Sanat: Özgürlüğün Fırçası

Ulu önder Mustafa Kemal Atatürk “Sanatsız kalan bir milletin hayat damarlarından biri kopmuş olur.” sözüyle sanatın vazgeçilmez olduğu düşüncesini öne sürer. Sanat, insanların inandıkları, hayal ettikleri düşünceyi özgürce belirtmelerinden, resmetmelerinden ibarettir. Eğer biz sanatçılara özgürlük vermezsek, sanat kavramı yok olur, ve böylece Atatürkün sözüne geri döndüğümüzde; milletin hayat damarlarından biri kopmuş olur. Sanatçı, toplumun aynasıdır. Eğer sanatçı olmazsa, toplum eksik kalır. Bu yüzden ben, insanların sanat alanlarında fikirlerini özgürce ifade edebilmeleri gerektiğini düşünüyorum.

Bunun üstüne, sanat sadece toplumsal faydalara değil, kişisel faydalara da sahiptir. Çoğu sanatçı sanatı hissettikleri duyguları resmetmek için kullanır, resimlerinde, yazılarında, oyunlarında sanatçının duygusunu görürsünüz, onun duygusunu, içselleştirirsiniz. Dünyanın acı, zor gerçeklerinden kaçınmak için sanata sığınır çoğu sanatçı. Mesela Yüzüklerin Efendisi serisini yazan Tolkien, seriyi II. Dünya Savaşı sırasında yazdı (ve bu dönemlerde bu seri çok “kaçışçı” ve “çocuksu” olarak yargılanırken) bu seri günümüzün en bilindik, en sevilen fantastik kitapları arasında yer alıyor.

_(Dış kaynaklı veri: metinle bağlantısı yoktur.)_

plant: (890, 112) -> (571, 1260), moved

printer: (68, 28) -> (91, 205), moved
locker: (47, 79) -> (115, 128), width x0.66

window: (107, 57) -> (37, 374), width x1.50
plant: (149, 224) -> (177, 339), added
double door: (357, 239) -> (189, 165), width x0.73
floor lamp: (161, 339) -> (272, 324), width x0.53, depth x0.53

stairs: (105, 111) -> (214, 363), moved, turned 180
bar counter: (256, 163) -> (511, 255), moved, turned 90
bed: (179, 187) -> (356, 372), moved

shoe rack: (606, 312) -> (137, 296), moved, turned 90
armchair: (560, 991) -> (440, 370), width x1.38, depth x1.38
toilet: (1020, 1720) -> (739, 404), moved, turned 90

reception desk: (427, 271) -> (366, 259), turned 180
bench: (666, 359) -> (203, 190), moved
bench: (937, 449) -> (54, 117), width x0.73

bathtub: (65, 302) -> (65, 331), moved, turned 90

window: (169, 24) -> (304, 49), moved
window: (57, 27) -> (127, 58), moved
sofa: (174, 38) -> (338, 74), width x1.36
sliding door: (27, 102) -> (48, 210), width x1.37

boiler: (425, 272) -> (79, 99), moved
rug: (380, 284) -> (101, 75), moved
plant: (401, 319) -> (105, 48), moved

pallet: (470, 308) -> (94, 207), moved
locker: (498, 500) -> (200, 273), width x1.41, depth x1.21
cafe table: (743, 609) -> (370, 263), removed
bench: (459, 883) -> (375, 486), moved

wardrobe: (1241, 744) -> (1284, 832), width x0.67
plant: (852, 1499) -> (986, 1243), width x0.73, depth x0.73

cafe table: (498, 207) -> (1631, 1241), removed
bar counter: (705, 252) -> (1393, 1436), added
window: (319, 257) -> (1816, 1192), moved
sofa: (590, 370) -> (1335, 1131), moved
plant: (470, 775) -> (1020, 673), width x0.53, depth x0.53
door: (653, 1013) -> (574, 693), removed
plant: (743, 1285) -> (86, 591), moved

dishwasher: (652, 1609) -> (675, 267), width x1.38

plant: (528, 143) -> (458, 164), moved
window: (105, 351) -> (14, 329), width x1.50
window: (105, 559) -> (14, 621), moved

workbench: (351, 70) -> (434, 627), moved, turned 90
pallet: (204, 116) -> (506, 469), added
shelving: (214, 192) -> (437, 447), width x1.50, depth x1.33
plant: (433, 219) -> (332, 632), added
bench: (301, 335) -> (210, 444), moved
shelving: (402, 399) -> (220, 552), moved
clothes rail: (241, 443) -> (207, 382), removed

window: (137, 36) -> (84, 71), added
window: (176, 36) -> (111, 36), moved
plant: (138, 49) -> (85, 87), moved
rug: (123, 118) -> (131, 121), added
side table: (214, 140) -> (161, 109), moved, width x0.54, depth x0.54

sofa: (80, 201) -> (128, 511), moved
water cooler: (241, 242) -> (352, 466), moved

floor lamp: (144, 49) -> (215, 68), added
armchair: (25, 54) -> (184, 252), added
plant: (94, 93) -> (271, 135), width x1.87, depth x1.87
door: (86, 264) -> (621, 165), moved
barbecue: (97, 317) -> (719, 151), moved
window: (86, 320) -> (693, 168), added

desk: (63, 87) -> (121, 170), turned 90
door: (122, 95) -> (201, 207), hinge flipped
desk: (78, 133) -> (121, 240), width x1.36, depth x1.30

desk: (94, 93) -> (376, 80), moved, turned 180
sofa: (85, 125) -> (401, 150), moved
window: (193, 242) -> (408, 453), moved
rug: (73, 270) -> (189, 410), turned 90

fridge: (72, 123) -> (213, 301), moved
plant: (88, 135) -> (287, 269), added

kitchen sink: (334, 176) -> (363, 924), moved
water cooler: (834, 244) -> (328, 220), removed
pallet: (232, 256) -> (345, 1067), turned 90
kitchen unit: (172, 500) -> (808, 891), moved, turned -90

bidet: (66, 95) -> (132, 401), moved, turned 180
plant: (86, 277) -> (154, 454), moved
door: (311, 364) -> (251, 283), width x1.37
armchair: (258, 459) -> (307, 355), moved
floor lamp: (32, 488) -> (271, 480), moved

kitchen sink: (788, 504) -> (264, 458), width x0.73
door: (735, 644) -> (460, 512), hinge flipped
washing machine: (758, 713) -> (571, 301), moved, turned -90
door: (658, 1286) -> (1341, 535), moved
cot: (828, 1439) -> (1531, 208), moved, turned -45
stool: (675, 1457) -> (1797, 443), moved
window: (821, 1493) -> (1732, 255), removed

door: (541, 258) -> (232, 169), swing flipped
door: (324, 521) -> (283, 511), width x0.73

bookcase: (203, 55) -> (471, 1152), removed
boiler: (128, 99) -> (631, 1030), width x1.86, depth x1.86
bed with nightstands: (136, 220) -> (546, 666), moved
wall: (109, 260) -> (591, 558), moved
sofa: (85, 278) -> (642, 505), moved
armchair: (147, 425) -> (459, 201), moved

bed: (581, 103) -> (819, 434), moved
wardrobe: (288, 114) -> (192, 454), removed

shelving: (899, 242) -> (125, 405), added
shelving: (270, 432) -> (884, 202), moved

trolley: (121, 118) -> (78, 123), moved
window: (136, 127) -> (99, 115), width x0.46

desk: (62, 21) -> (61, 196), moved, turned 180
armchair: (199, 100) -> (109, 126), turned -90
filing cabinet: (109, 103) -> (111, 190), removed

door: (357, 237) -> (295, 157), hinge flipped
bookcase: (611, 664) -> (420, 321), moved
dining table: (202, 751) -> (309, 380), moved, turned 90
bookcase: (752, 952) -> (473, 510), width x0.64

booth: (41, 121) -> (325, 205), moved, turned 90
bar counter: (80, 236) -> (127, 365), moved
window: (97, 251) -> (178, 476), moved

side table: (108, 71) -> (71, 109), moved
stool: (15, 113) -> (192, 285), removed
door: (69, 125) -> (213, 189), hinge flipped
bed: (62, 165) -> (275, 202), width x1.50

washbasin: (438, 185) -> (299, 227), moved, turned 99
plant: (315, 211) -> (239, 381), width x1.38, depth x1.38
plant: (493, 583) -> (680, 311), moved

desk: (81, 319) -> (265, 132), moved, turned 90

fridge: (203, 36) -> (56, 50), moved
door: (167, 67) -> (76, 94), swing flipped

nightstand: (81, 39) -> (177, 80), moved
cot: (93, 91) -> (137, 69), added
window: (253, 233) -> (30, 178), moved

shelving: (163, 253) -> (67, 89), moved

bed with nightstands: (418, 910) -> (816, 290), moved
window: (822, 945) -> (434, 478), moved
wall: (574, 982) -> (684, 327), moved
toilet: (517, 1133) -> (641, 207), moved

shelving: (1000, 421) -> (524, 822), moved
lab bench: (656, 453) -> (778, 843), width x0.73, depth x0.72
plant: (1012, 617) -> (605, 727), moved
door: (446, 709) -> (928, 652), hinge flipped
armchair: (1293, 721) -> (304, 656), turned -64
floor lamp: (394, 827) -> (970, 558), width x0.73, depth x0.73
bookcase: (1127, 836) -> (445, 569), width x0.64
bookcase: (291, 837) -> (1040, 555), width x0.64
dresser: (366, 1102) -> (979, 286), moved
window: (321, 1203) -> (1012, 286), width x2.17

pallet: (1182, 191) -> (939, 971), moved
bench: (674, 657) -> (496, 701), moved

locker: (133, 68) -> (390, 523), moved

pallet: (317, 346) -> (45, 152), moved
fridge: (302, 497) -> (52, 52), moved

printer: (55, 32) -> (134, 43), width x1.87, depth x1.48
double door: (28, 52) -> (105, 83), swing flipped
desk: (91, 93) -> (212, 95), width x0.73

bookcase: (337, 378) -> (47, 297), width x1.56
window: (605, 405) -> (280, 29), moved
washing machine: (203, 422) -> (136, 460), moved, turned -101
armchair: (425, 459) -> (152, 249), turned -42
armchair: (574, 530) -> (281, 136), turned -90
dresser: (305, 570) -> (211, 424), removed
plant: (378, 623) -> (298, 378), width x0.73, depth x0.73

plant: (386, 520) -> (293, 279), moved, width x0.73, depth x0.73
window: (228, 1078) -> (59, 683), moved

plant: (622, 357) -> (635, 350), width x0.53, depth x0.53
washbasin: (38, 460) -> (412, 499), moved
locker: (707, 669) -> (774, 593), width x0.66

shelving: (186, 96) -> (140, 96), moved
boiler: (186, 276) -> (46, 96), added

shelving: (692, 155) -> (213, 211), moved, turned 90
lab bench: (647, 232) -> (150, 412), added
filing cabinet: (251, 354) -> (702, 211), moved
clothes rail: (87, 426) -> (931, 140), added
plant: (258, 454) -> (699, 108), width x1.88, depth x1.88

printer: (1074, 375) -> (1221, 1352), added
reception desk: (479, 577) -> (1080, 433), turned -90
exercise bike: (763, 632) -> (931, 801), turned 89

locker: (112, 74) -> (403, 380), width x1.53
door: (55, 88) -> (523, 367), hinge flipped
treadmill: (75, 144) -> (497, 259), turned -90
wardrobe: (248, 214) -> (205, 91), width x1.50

Bugün toplumda karşılaşılan en büyük sorunlardan biri, insanlar hep katılmadıkları fikirleri kötülüyorlar ve sanatçılarda bu nedenle fikirlerini özgürce sunamıyorlar, ancak sanatçıların özgür düşünmesi, fikir çeşitliliği demektir. Fikir çeşitliliği ile toplum gelişir; insanlar daha çok düşünür ve insanlar/toplumlar, farklı inanışlara, görüşlere sahip olduğu için dışlanmaz veya yargılanmaz. Düşündüğümüzde bu ayrımcılığı bile sonlandırabilir; örneğin eğer bir insan dini inanışları ile ilgili bir eser yaptıysa, bu görüşün aksini düşünen bir yetkili (örneğin müze sahibi)eleştiriler yığmadan, ön yargıda bulunmadan, sanatçının düşünce özgürlüğünü onun elinden almadan o resme bakarsa, belki sanatçının nasıl hissettiğini, ne düşündüğünü anlayabilir. Ama maalesef günümüzde yazılı kısıtlamalar, kurallar olmasa bile, toplumun yargılayıcılığı, eleştirili bakış açısı ister istemez sanatçının da düşünce özgürlüğünü etkiliyor. Sanat aslında keyif vermekten öte bir yorum ortaya koymak ve düşündürmek amacı taşır, sanata kurallarla müdehale edildiği zaman artık sanat sanatçının eseri değil müdehale eden kişinin bir ürünüdür. Buradan ikinci bir tartışma konusu açılıyor; sanata müdahale edildiğinde sanat, sanat olmaktan mı çıkar yoksa sanat onu yapan sanatçının olmaktan mı çıkar? Mesela eski tablolara baktığımızda çoğu eser önemli insanların portreleriydi, hiç bakış açısı, duygu yoktu resimlerde, zaten o yüzden rönesans sonrası resimler genelde insanları daha çok düşündürüyor, insanları daha çok etkiliyor; çünkü düşünce özgürlüğü daha çok var, resimler duygu, düşünce, bakış açısı belirtiyor.
Sonuç olarak, fikir çeşitliliği olan, ayrımcılığın ve dışlamaların az olduğu medeni bir toplum için sanatçıların düşünce özgürlüğüne sahip olması gerekir.